* TO DO *
Would you please return the lines of the entries below starting at the line that has "cells are negative" and ending at the line that has "is a histopathology", both included, exactly as they are?

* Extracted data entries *
====
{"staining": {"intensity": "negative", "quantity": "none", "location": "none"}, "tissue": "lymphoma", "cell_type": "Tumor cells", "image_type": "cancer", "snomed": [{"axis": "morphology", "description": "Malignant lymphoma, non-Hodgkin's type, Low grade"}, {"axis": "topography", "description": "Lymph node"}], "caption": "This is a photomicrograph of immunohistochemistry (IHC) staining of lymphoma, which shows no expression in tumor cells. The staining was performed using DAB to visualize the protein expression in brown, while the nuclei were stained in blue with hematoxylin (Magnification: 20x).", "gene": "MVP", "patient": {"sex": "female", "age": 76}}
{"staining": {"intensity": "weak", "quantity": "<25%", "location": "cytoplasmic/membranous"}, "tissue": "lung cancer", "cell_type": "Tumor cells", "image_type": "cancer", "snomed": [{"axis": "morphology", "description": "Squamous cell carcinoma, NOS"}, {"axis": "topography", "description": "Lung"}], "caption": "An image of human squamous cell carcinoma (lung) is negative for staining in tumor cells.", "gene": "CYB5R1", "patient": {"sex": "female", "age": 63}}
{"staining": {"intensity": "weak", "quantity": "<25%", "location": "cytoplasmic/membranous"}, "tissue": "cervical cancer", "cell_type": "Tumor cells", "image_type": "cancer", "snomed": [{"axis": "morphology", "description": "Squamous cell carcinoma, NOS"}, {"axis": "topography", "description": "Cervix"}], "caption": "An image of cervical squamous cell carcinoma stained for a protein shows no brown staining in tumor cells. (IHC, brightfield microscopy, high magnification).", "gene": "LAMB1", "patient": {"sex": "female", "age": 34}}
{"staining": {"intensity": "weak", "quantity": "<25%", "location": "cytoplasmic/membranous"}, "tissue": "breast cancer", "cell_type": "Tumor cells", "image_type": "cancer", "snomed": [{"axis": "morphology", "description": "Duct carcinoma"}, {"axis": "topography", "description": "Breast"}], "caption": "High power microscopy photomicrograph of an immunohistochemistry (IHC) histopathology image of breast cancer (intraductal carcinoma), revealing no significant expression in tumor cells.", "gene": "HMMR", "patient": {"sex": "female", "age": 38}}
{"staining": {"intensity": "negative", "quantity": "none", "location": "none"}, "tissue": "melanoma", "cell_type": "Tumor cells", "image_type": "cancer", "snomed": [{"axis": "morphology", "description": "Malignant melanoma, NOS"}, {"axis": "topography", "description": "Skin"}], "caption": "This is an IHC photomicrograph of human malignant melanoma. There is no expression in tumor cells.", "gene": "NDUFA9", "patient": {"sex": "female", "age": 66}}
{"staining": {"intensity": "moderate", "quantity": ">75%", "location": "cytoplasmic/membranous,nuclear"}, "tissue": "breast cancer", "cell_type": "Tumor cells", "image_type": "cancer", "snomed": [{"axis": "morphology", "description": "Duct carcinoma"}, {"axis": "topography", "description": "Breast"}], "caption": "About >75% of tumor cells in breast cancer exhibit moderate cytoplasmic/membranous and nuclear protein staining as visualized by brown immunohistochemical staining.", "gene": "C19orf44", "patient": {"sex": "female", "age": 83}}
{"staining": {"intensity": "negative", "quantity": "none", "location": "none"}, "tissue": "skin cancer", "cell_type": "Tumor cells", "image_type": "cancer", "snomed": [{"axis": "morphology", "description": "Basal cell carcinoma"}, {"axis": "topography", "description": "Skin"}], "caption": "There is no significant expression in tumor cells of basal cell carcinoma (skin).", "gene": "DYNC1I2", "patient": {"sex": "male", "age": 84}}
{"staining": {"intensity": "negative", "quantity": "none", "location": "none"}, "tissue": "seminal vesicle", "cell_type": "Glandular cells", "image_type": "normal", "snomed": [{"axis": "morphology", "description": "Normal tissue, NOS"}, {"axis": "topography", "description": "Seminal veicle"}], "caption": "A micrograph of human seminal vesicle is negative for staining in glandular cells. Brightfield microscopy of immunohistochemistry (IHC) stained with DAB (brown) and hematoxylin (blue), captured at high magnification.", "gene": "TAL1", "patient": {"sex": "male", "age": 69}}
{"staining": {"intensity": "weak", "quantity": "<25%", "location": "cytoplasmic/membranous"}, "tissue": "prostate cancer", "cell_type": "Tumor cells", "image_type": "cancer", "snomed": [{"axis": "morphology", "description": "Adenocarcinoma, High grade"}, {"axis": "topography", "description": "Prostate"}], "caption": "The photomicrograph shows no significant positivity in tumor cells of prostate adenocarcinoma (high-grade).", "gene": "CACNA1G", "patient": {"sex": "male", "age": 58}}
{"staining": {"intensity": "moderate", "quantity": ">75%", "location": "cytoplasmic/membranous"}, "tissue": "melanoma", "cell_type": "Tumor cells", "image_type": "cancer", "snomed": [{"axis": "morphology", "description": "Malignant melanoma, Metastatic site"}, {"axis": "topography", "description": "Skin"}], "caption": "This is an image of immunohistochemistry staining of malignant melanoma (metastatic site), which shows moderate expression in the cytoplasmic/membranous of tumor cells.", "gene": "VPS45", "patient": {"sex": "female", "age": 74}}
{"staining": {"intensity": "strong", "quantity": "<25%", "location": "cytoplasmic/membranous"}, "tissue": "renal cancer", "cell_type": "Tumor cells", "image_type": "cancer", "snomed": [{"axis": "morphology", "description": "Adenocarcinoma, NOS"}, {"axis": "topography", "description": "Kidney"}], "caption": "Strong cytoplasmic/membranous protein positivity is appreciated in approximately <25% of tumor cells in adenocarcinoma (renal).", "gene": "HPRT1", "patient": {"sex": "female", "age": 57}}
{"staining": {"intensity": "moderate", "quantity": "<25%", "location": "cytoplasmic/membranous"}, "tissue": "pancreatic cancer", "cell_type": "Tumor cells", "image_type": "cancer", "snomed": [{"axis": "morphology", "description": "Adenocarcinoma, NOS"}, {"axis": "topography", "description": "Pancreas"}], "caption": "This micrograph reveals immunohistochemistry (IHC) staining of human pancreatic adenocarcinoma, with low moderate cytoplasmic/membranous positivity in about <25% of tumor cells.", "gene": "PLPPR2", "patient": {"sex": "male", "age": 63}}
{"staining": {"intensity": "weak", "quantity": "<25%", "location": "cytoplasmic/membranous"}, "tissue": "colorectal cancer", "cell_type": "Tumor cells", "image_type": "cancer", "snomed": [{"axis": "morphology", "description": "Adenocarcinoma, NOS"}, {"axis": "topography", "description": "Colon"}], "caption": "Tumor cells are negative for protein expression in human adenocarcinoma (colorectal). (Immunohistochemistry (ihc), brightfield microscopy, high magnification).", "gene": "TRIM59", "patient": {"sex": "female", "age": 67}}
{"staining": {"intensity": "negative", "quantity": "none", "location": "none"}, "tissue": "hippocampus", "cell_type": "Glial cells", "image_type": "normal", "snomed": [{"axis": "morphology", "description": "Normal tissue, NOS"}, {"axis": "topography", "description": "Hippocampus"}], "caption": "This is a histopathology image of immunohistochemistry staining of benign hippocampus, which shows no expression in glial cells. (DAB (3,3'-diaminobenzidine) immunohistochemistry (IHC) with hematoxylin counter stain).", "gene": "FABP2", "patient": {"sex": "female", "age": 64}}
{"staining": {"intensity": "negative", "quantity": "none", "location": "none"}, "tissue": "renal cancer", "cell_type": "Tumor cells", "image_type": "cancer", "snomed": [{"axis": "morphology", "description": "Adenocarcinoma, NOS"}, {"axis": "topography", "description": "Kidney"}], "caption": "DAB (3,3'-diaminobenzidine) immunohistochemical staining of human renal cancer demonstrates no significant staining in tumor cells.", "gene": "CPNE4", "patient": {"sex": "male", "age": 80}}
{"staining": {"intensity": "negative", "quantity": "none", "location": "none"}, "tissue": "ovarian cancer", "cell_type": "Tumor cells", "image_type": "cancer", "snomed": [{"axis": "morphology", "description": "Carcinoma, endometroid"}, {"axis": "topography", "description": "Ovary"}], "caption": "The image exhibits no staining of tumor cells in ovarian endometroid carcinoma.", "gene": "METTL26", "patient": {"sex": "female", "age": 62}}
====
* TASK ANSWER *
{"staining": {"intensity": "weak", "quantity": "<25%", "location": "cytoplasmic/membranous"}, "tissue": "colorectal cancer", "cell_type": "Tumor cells", "image_type": "cancer", "snomed": [{"axis": "morphology", "description": "Adenocarcinoma, NOS"}, {"axis": "topography", "description": "Colon"}], "caption": "Tumor cells are negative for protein expression in human adenocarcinoma (colorectal). (Immunohistochemistry (ihc), brightfield microscopy, high magnification).", "gene": "TRIM59", "patient": {"sex": "female", "age": 67}}
{"staining": {"intensity": "negative", "quantity": "none", "location": "none"}, "tissue": "hippocampus", "cell_type": "Glial cells", "image_type": "normal", "snomed": [{"axis": "morphology", "description": "Normal tissue, NOS"}, {"axis": "topography", "description": "Hippocampus"}], "caption": "This is a histopathology image of immunohistochemistry staining of benign hippocampus, which shows no expression in glial cells. (DAB (3,3'-diaminobenzidine) immunohistochemistry (IHC) with hematoxylin counter stain).", "gene": "FABP2", "patient": {"sex": "female", "age": 64}}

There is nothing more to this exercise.